As the data and organization began to grow, Mark and his team knew that it was time to start exploring the cloud. “We decided that by the time we looked at some of the core issues we were having and some of the core things we’re trying to solve, including can we load the data fast enough to get close to real-time data, can we hit SLAs, can we remove the issues with multiple concurrency that we’ve been getting on Hadoop; Snowflake presented the best solution,” says Stange-Tregear. Mark recalls the process of choosing a vendor that best suited the Rakuten Rewards team’s needs at the time. He was very pleased with the outcome, stating that “It worked so well that during 2019, we migrated our entire stack into the cloud and onto Snowflake.”
“I think the biggest single tip tipping point for us were the issues around concurrency.” Stange-Tregear continues, “With the Hadoop cluster, we could isolate CPU and isolate memory. We spent a lot of time trying to change jobs and trying to isolate workload, or even trying to block workloads so that it didn’t interfere with other things. And we had some success with that, but ultimately we even found that the hard drives couldn’t keep up. We were writing so much data to try and power real time, tight workloads, that we couldn’t get the data back off disk fast enough to service our end users.” As a result, Mark and his team didn’t get to spend their time doing business intelligence. Instead, they were debugging issues between the application and hardware lab.

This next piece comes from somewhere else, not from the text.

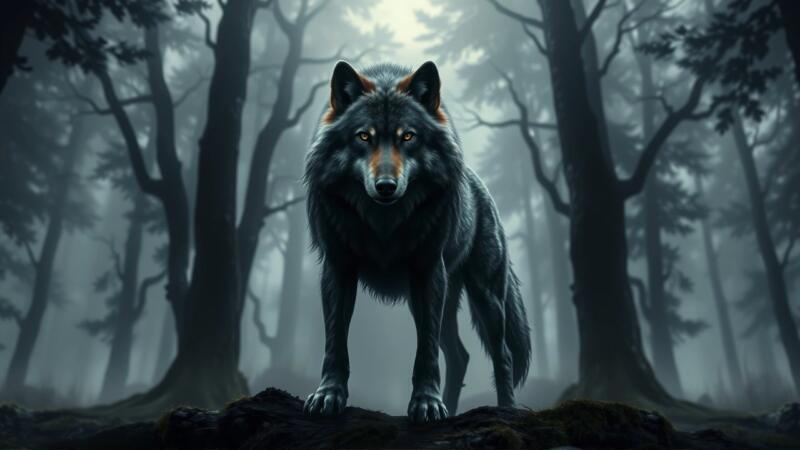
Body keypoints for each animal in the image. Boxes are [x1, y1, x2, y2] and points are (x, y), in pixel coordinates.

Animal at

“We realized pretty early, that more warehouses was going to be really helpful because what that meant we could do is we can isolate workloads,” says Stange-Tregear. He later speaks to having distinct warehouses for each team and how that prevented interruptions. The different teams gained warehouses of different sizes, but did not give them control over the size. Mark states “For any of you who have talked to some people who who’ve tried to handle Snowflake cost management in the past, you may have heard horror stories where, a company put whatever amount of money down, bought some Snowflake credits and then handed over control of warehousing sizes to their analysts or the data scientists and what happens? There’s a slow running query, or they really need to run through some heavy data or some heavy analysis. So they crank it up to an XL or two XL, three XL, etc. For those of you that don’t know the cost stretcher for Snowflake doubles for each increase in size. So, using a four XL is twice as expensive as a three XL. If you’ve got a very deliberate workload, you do it on purpose, and then you shut it and then you move it back down again. But if you allow teams to just scale that way houses, however they want, what happens over time as they move to four XLs to try and push through workload and they don’t tune them back down again. And now you’re paying a small fortune for a workload that could be executed vastly cheaper.”
To avoid this, Mark and his team created a centralized cost-management system where there are limits placed on query times.

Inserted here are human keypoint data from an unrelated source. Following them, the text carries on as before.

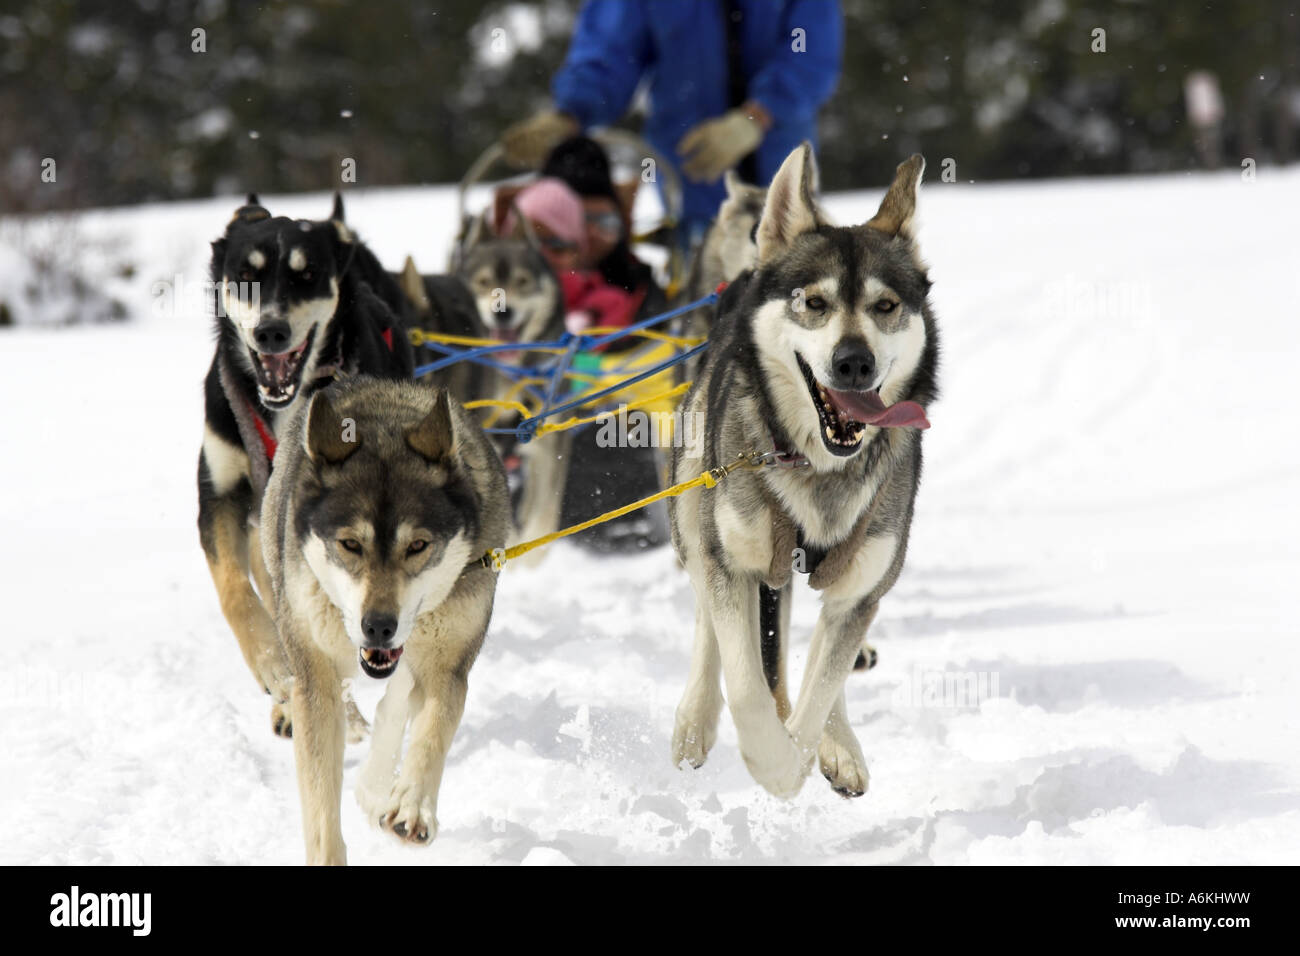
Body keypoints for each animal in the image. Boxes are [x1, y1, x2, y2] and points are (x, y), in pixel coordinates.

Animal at [196, 191, 410, 738]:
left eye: (307, 274)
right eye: (245, 275)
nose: (271, 331)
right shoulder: (220, 494)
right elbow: (235, 592)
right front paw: (274, 667)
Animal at [260, 382, 506, 868]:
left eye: (418, 545)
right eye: (350, 544)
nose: (378, 626)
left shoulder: (447, 664)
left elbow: (431, 732)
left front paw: (411, 806)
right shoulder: (316, 676)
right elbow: (320, 798)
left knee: (395, 704)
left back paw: (377, 791)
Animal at [670, 143, 935, 801]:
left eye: (886, 306)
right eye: (813, 303)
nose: (853, 361)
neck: (819, 466)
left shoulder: (864, 584)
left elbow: (821, 686)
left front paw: (808, 752)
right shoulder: (732, 560)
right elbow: (746, 681)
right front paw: (771, 761)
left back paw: (840, 745)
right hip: (693, 509)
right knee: (709, 625)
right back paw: (695, 721)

What are you going to do with all of your warehouses? With the power of Tableau, Mark shares how he is able to identify the workloads and costs associated with his teams.
When looking at cloud data warehouse vendors who champion themselves for fast performance and infinite storage, “there’s always a catch,” says Dave Mariani. Mariani discussed four critical dimensions that you should consider when thinking about cloud data warehouses: Query Performance, User Concurrency, Compute Costs, and Semantic Complexity.” He shares that “the real key thing here is this a universal semantic layer,” and “with AtScale, you get a full multidimensional engine that makes your users life much easier to understand, and also gives them consistency when it comes to metrics and business definitions.”
In this demonstration, Dave compares the AtScale SQL and TPC-DS Raw queries and how AtScale can make the process 73% less expensive, while making your queries 76% less complex.